Required action: Can you quote each of the rows below word for word, leaving the pictures out of your answer?

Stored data

####################

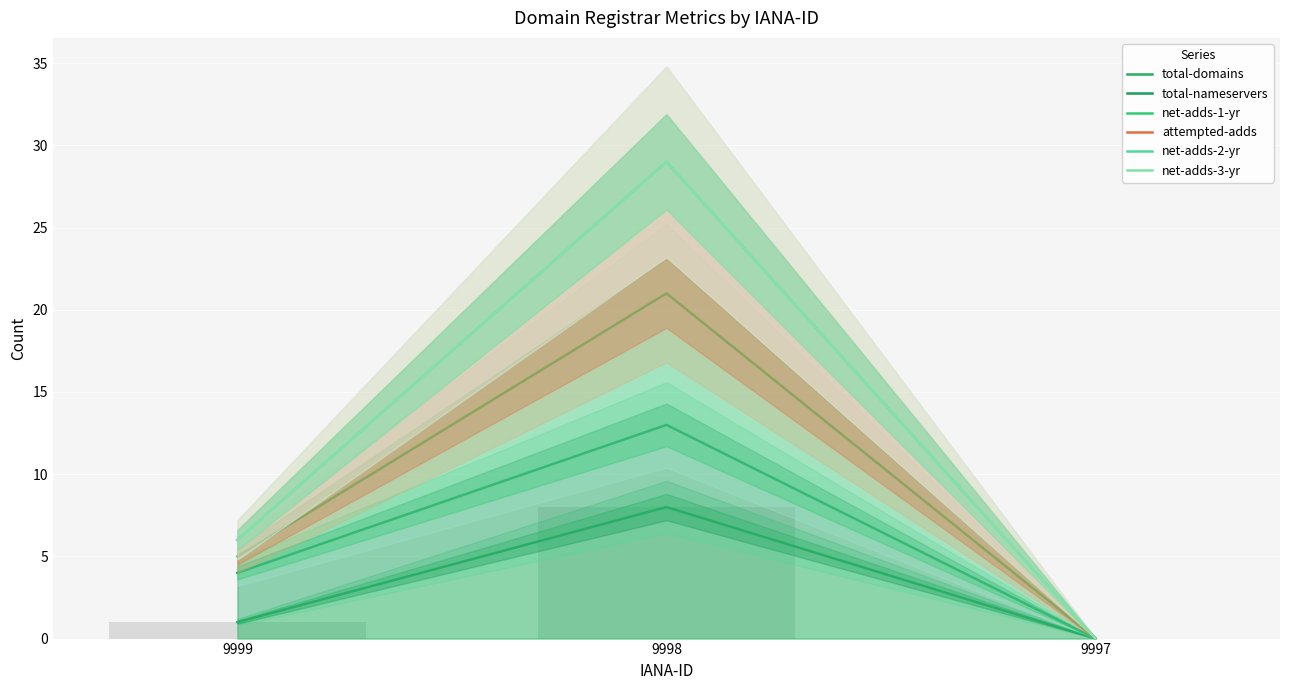

What is the highest value of the total-domains series?

8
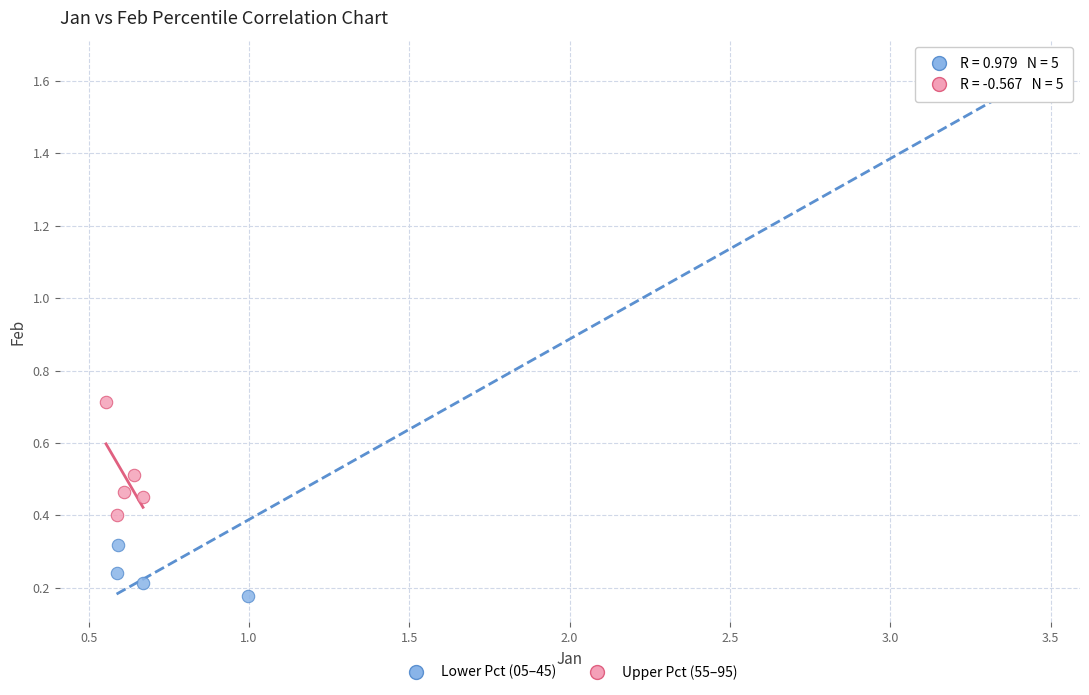

What are all the series names shown in the legend?

Lower Pct (05–45), Upper Pct (55–95)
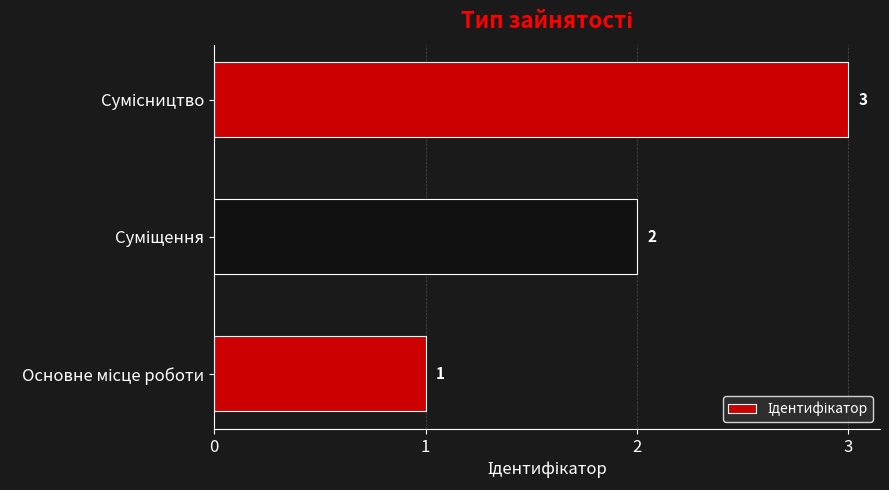

What is the maximum value shown in the chart?

3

####################

Response area:
What is the highest value of the total-domains series?

8

What are all the series names shown in the legend?

Lower Pct (05–45), Upper Pct (55–95)

What is the maximum value shown in the chart?

3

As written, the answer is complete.